Penegakkan Hukum Pemilu dan "Parallel Crime Pattern" dalam Pilkada Serentak 2024
Keadilan bukan sekadar masalah hukum, melainkan juga masalah dasar dalam budaya politik Demokrasi Pancasila, bahkan merupakan "kata kunci" dalam keseluruhan filsafat politik kita (Moerdiono, 1992: 13).
Reporter: very
Redaktur: very
Oleh: Girindra Sandino*)
Jakarta, INDONEWS.ID - Penyelenggaraan Pemilu Legislatif dan Pemilu Presiden 2024 telah lewat, namun sejak awal penyelenggaraan hingga berakhirnya tahapan pemilu 20204 rakyat disuguhkan pelaksanaan pemilu yang jauh dari nilai-nilai demokratis. Pelanggaran, kecurangan dan penyimpangan pemilu begitu marak terjadi. Bahkan perbuatan pelanggaran tersebut terkesan disengaja dan “telanjang” dan mengarah pada pelanggaran fatal yakni Terstruktur, Sistematik dan Massif.

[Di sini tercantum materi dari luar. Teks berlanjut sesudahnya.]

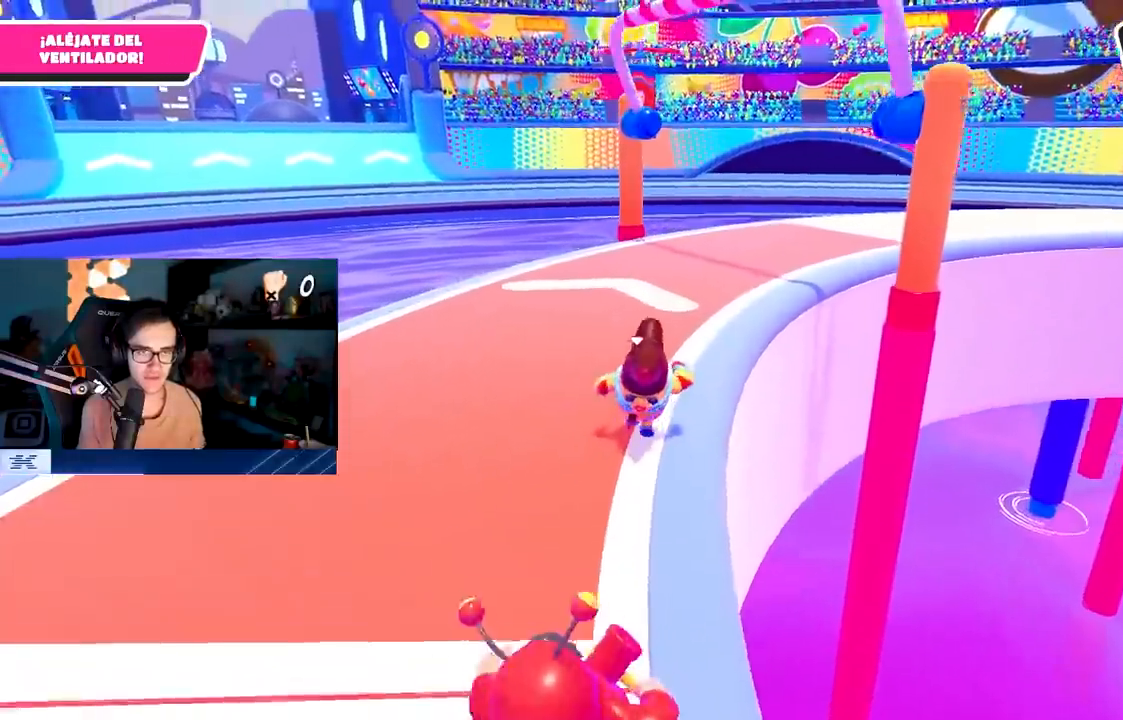
{"buttons": [], "left_stick": "up", "right_stick": "center", "events": []}
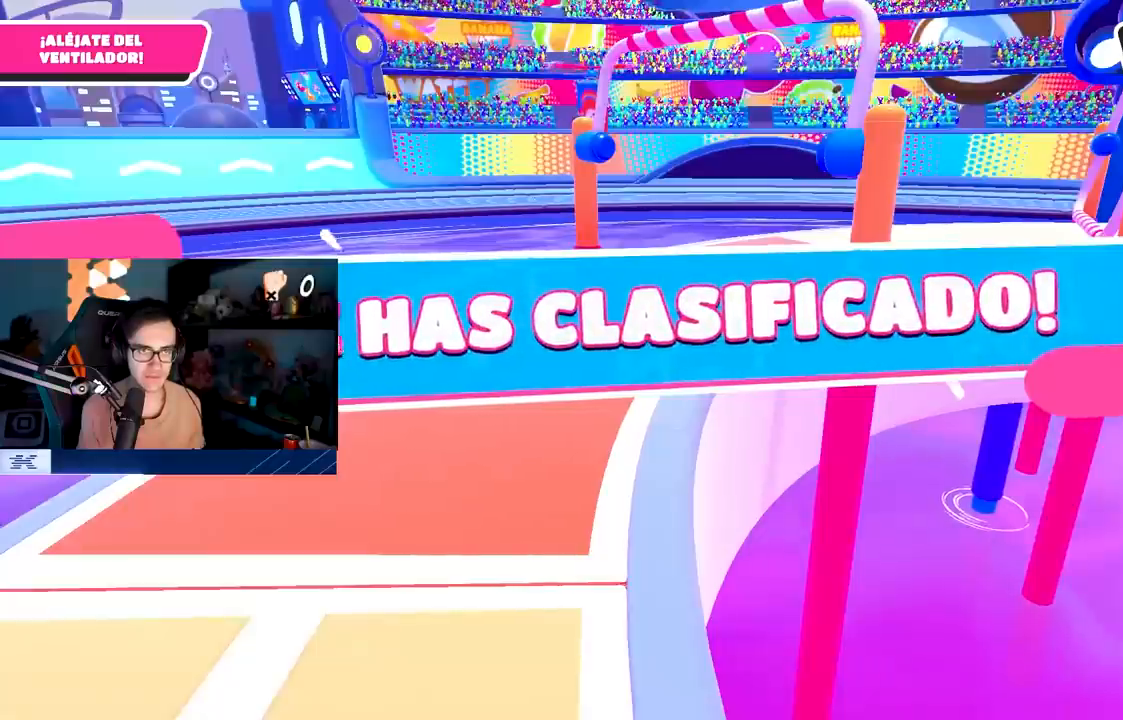
{"buttons": [], "left_stick": "up", "right_stick": "center", "events": []}
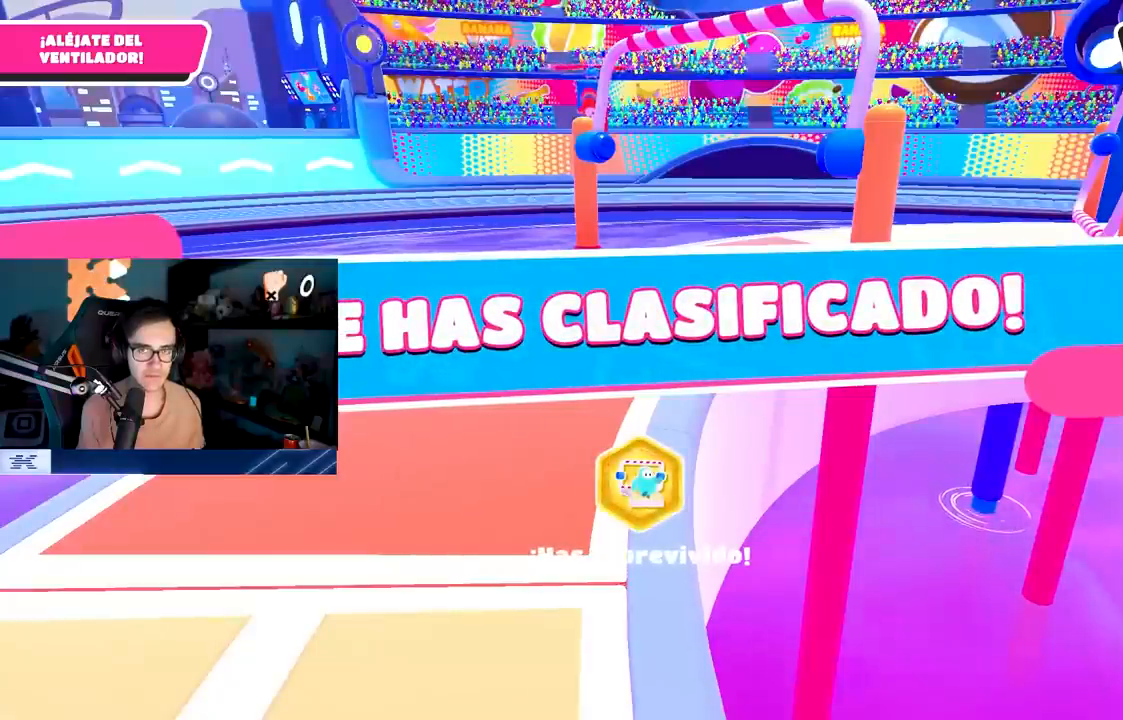
{"buttons": [], "left_stick": "center", "right_stick": "center", "events": [[383, "left_stick", "center"]]}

Sebut saja, beragam bentuk pelanggaran-pelanggaralan netralitas ASN yang terjadi pada pemilu 2024, yang antara lain menjanjikan warga pemilih dengan memberikan uang (money politics) untuk memilih paslon tertentu, pengguaan fasilitas dan anggaran negara, menggerakan perangkat desa untuk berpihak dan mendukung paslon tertentu, program-program bantuan sosial yang disalahgunakan untuk kepentingan kampanye untuk memilih calon tertentu, terlibat sebagai tim kampanye, menggerakkan struktur birokrasi, memengaruhi atau mengintimidasi para pegawai di tingkat bawah.
Pelanggaran-pelanggaran ASN baik yang bersifat ringan maupun fatal harus segera ditindak tegas jika terjadi lagi pada Pilkada Serentak 2024 yang akan datang, oleh karena tidak menutup kemungkinan dan berdasarkan pengalaman kami dalam pemantauan pemilu, pelanggaran-pelanggaran pemilu sebelumnya selalu pararel atau beranjut pada pelaksanaan Pilkada.

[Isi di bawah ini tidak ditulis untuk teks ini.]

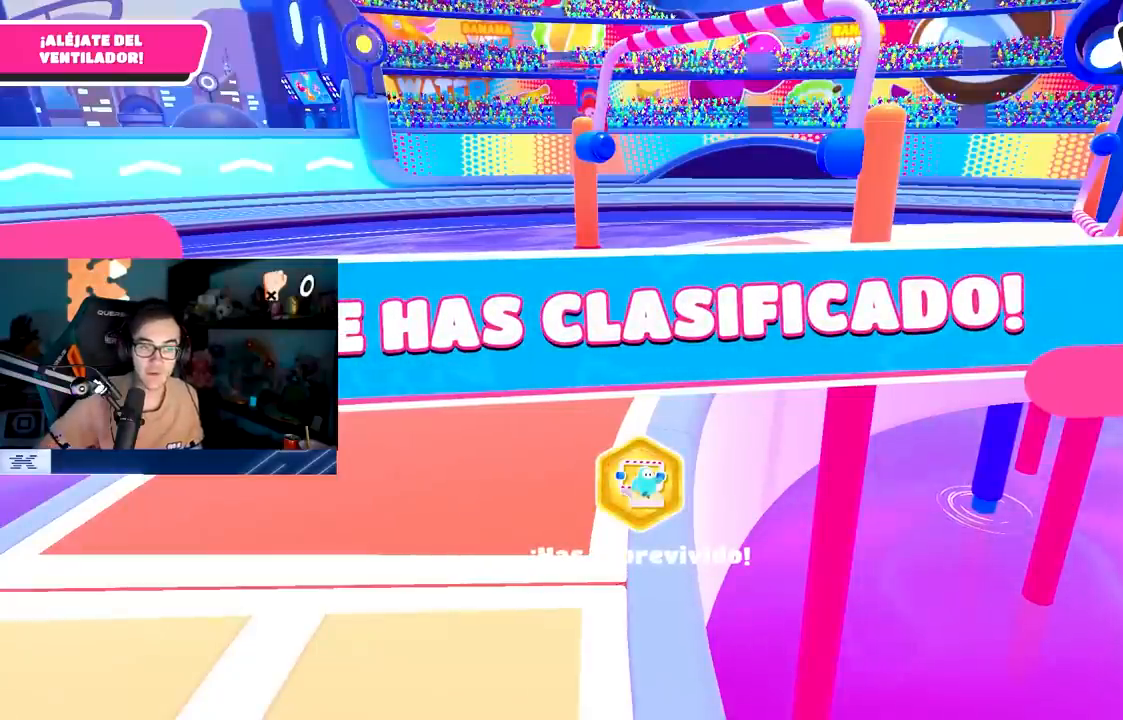
{"buttons": [], "left_stick": "center", "right_stick": "center", "events": []}
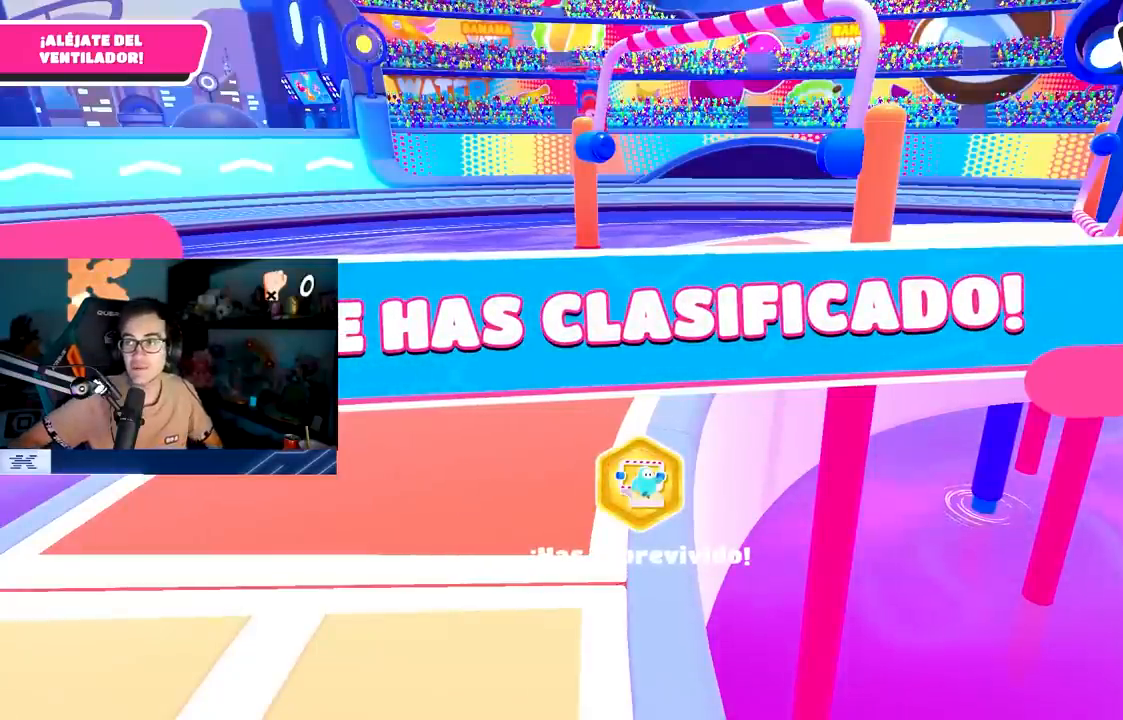
{"buttons": [], "left_stick": "center", "right_stick": "center", "events": []}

Perlu diperhatikan bahwa nilai-nilai dan prinsip konstitusional kedaulatan rakyat serta aturan-aturan hukum yang menjamin partisipasi politik rakyat dalam proses penentuan pilihan politik melalui pemilu atau pilkada, jelas tidak dapat dinegasikan oleh asumsi- asumsi teoritik yang dapat melahirkan langkah mundur dalam kehidupan demokrasi. Oleh karena itu untuk menjamin prinsip konstitusional kedaulatan rakyat dalam pemilu harus dijamin oleh penegakkan hukum yang dapat dipertanggungjawabkan kepada publik, harus berorientasi pada pencapaian keadilan sebagai tujuan hukum.

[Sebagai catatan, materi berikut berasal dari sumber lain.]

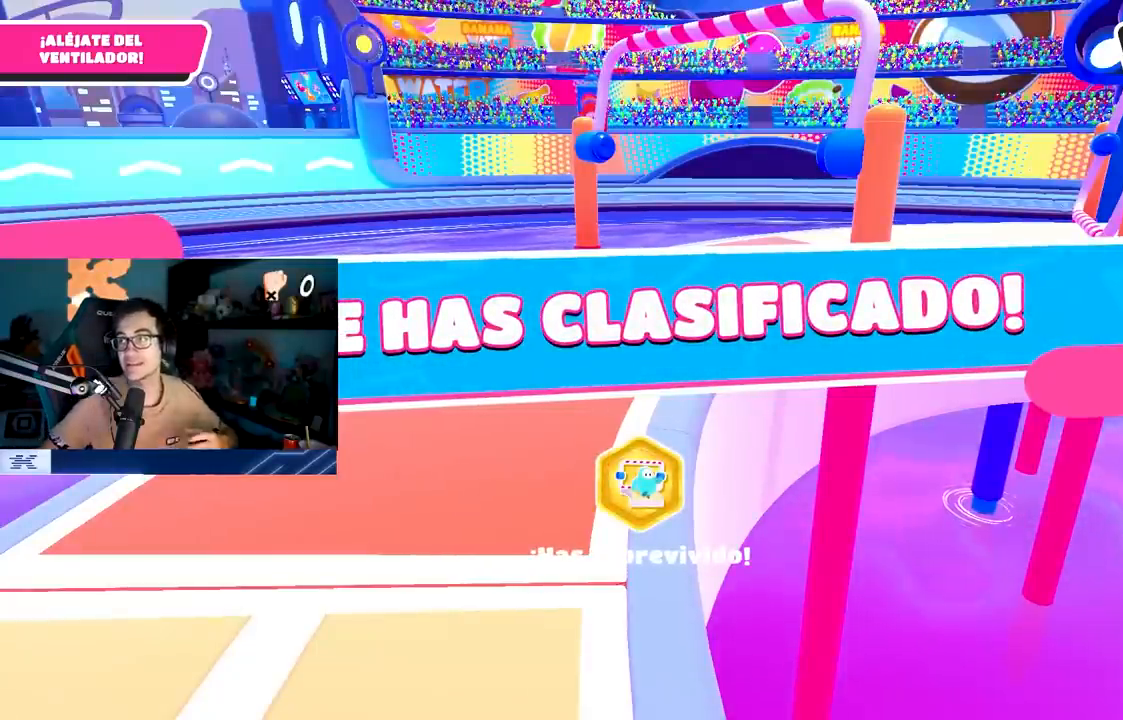
{"buttons": [], "left_stick": "center", "right_stick": "center", "events": []}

Keadilan bukan sekadar masalah hukum, melainkan juga masalah dasar dalam budaya politik Demokrasi Pancasila, bahkan merupakan "kata kunci" dalam keseluruhan filsafat politik kita (Moerdiono, 1992: 13).
Beragam bentuk pelanggaran-pelanggaralan netralitas ASN tersebut antara lain yang perlu masyarakat awasi adalah di antaranya menjanjikan warga pemilih dengan memberikan uang (money politics) untuk memilih paslon tertentu, pengguaan fasilitas dan anggaran negara, menggerakan perangkat desa untuk berpihak dan mendukung paslon tertentu, program-program bantuan sosial yang disalahgunakan untuk kepentingan kampanye untuk memilih calon tertentu, terlibat sebagai tim kampanye, menggerakkan struktur birokrasi, memengaruhi atau mengintimidasi para pegawai di tingkat bawah.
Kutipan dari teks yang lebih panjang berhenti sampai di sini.